### Fragmento proporcionado
Gadafi: un cadáver que apesta
Qui prodest? El antiguo latinajo es una pregunta básica para esclarecer crímenes y atropellos contra el Derecho: ¿quién se beneficia? Aplicado a la muerte de Gadafi, la respuesta no admite dudas: la ejecución extrajudicial del tirano libio impide que testifique ante la Corte Penal Internacional, y sirve para ocultar las complicidades con su dictadura de los mismos gobiernos democráticos que han contribuido militarmente a su caída.
Con el estilo norteamericano heredado del far west, Hillary Clinton había exigido que Gadafi cayera muerto o prisionero. Lo anunció en el orden tradicional de los carteles de Wanted dead or alive. La sentencia se cumplió. El siniestro coronel fue apresado vivo y, tras implorar clemencia en vano, asesinado de un tiro en la sien izquierda. Se le hurtaba así un importante reo a la Justicia Universal. Tampoco fue el único crimen del último día de la guerra en Libia: un hijo del dictador, Mutasim, fue igualmente detenido y ejecutado. Lo filmaron sentado, fumando y dando unos tragos de agua. Pero poco después llegó la imagen de su cadáver.
Nadie puede llorar por un canalla como Gadafi. Pero nadie puede aceptar que fuera tiroteado como un chacal. La noticia de su muerte fue festejada por sus enemigos, demostrando ser partícipes de la misma barbarie que decían combatir. En Informe Semanal, la fiscal Dolores Delgado lamentaba el asesinato ‘por la civilización, porque necesitamos mantener unos valores y unos principios de justicia penal universal.’ Se quejaba de que esta no pudiera imponerse sobre las presiones diplomáticas y económicas, pese a que ya existan los instrumentos precisos para juzgar internacionalmente, con plenas garantías, a criminales políticos como Muamar el Gadafi.
A lo largo de más de cuarenta años en el poder, Gadafi compuso figuras políticas opuestas. Primero fue un panarabista a lo Nasser; después, pasó por ser un líder revolucionario islamista, laico y tercerista; más tarde, apoyó a los tiranos más sanguinarios de África y patrocinó acciones terroristas en Europa, convirtiéndose en el enemigo público de Occidente. A finales del siglo XX abominó del terrorismo, indemnizó a sus víctimas, apoyó la llamada guerra contra el terrorismo, y fue aceptado como socio preferente por sus antiguos enemigos mortales. Todo fue posible gracias a la inmensa riqueza petrolera de Libia. Por último, la denominada primavera árabe --las triunfantes revueltas populares en Túnez y Egipto-- hicieron creer a los países de la OTAN que había llegado la hora de librarse de tan incómodo como excéntrico personaje.
Da grima contemplar las todavía recientes imágenes de Gadafi con Obama, con Sarkozy, con Berlusconi... pero también con José María Aznar (a quien regaló un caballo) y con José Luís Rodríguez Zapatero. El delicado aroma del petróleo embellecía al inaceptable sátrapa libio. El mismo perfume tapará ahora la peste de su cadáver, embriagador hasta olvidar el común ejercicio cínico de los gobernantes más democráticos del mundo, siempre dispuestos a cerrar los ojos ante la barbarie, y a abrazar a los tiranos más abyectos a cambio de garantizarse unos contratos de suministro energético.
La herencia maldita que deja Gadafi es su propio cuerpo, trizado por las balas, y expuesto de forma indigna sobre una colchoneta, en una cámara frigorífica. Una evidencia de la barbarie que alienta entre los triunfadores de una rebelión armada, que --con el trasfondo del dominio sobre el petróleo de Libia-- se presentó como una lucha por los ideales de la libertad y la democracia, y fue impulsada hasta la victoria por el poderoso martillo militar de la OTAN. Otra vergüenza histórica.

Entradas de datos recopiladas
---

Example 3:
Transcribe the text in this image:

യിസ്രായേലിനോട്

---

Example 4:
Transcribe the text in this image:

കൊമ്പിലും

### Enunciado del ejercicio
Indica qué le regaló Gadafi a José María Aznar según el artículo sobre la muerte de Gadafi.

### Respuesta del ejercicio
Un caballo.